To complicate matters a bit more, a recent WSJ article notes that Direct Edge is “owned 31.5% by the German-Swiss owned International Securities Exchange.”

While these conflicting interests certainly complicate the regulation of HFT, any new restrictions face yet more limitations in the form of international agreements like the World Trade Organization’s (WTO) provisions on financial services.

These provisions are contained in the General Agreement on Trade in Services, the GATS Annex on Financial Services, the Second and Fifth Protocols to the GATS, the Understanding on Commitments in Financial Services, and countries’ schedule of commitments on financial services under the GATS.

For example, the New Financial Services sub-clause in the Understanding on Commitments in Financial Services states, “A Member shall permit financial service suppliers of any other Member established in its territory to offer in its territory any new financial service.” Similarly, the Understanding’s standstill commitment obligates countries to limit any “conditions, limitations and qualifications to the commitments” they adopted to be limited to what was in place by the time the financial services negotiations wrapped up in the 1990s.

WTO tribunals have interpreted GATS rules as prohibiting a country from enacted bans in covered sectors: The U.S. Internet gambling ban – which prohibited both U.S. and foreign gambling companies from offering online gambling to U.S. consumers – was found to be a “zero quota” and thus violate GATS market access requirements.

Does HFT constitute a specific commitment under GATS obligations? HFT would almost certainly fall under the definition at Annex’s 5(a)(x):Trading for own account or for account of customers, whether on an exchange, in an over-the-counter market or otherwise.” Even if it didn’t, the list in the Annex is illustrative, not exhaustive.

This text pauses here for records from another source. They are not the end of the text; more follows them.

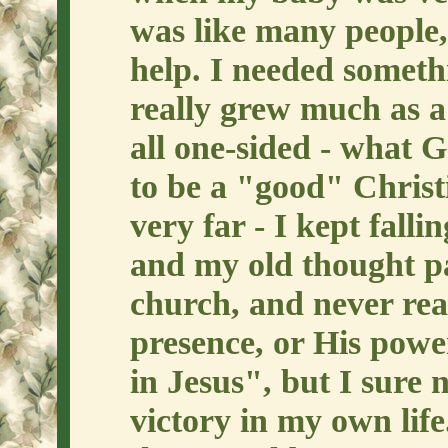
was like many people,
help. I needed someth
really grew much as a
all one-sided - what G
to be a "good" Christi
very far - I kept falli
and my old thought pa
church, and never rea
presence, or His power
in Jesus", but I sure
victory in my own lif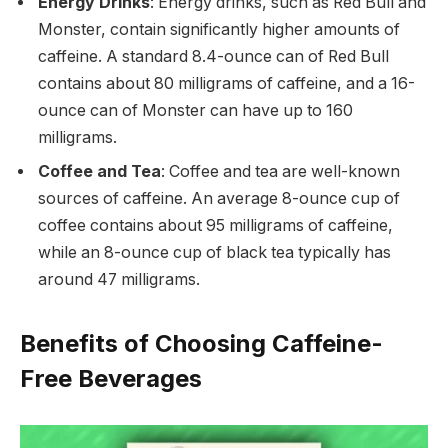
Energy Drinks
: Energy drinks, such as Red Bull and
Monster, contain significantly higher amounts of
caffeine. A standard 8.4-ounce can of Red Bull
contains about 80 milligrams of caffeine, and a 16-
ounce can of Monster can have up to 160
milligrams.
Coffee and Tea
: Coffee and tea are well-known
sources of caffeine. An average 8-ounce cup of
coffee contains about 95 milligrams of caffeine,
while an 8-ounce cup of black tea typically has
around 47 milligrams.
Benefits of Choosing Caffeine-
Free Beverages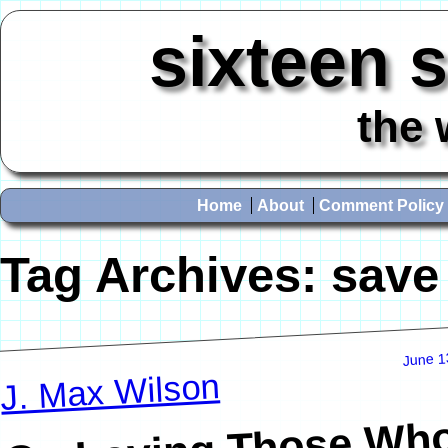
sixteen 
the 
Home
About
Comment Policy
Tag Archives:
save
June 1
J. Max Wilson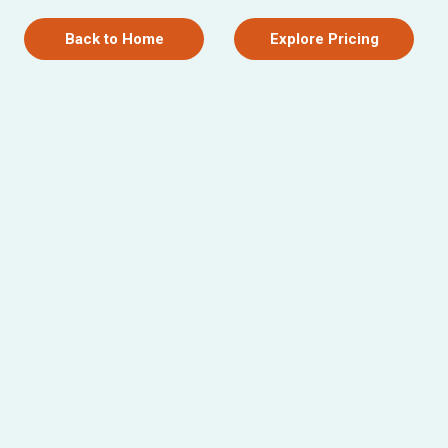
Back to Home
Explore Pricing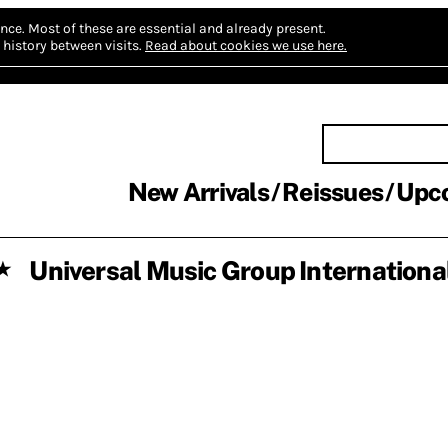
nce.
Most of these are essential and already present.
history between visits.
Read about cookies we use here.
New Arrivals
Reissues
Upc
Universal Music Group Internationa
★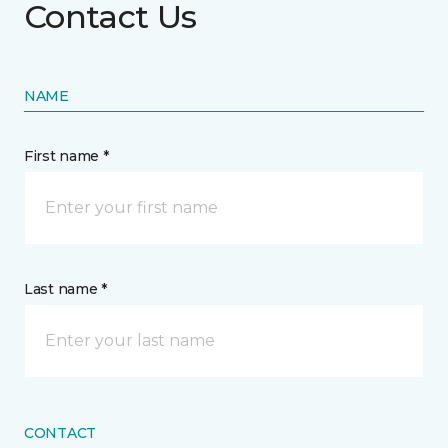
Contact Us
NAME
First name *
Last name *
CONTACT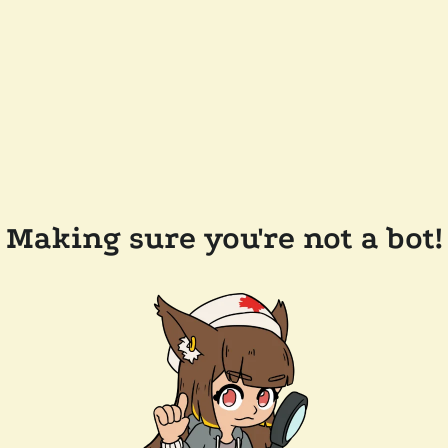
Making sure you're not a bot!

And the Understanding compels countries that used it in scheduling their GATS financial services commitments (this includes the U.S., Nigeria, and most developed countries) to “permit its residents to purchase in the territory of any other Member the financial services indicated in” the above list, and also to “grant financial service suppliers of any other Member the right to establish or expand within its territory, including through the acquisition of existing enterprises, a commercial presence.” This is not just limited to the list above. These two “modes of delivery” are known as consumption abroad and commercial presence, and the U.S. headnote in its schedule of specific commitments specifically references the list that includes 5(a)(x).

Such broad guarantees for financial services providers clearly pose a threat to the regulation of recent financial innovations, like HFT. Thus, the SEC could potentially encounter difficulties in preventing Direct Edge, whose largest owner is the German-Swiss owned International Securities Exchange (ISE), from utilizing flash orders. Foreign organizations like the ISE stand to gain exorbitant amounts of money from the continued implementation of HFT and likely would oppose domestic regulation in the U.S., citing expectations of returns and deregulation doctrines embodied in these international agreements (similar versions of which are contained in other recent trade and investment agreements, like the proposed Korea and Panama FTAs.)

Might Direct Edge pressure its home countries to launch a WTO case? Certainly, the deregulation commitments under the Understanding remain substantial, in particular with respect to the standstill requirement noted above.

 And, Article 2 of the GATS Annex on Financial Services – which restricts domestic prudential regulations to those that are not “used as a means of avoiding the Member’s commitments or obligations under the Agreement” – would appear to constitute an additional constraint.

Hopefully, the mere existence of these provisions will put pressure on the SEC and other regulators to get behind an agenda of WTO reform.

We need bans on risky practices like flash trading, and we also need WTO reform.

Additionally, the G-24 recently released an item by GTW ally Chakravarthi Raghavan that makes an excellent paper on this topic.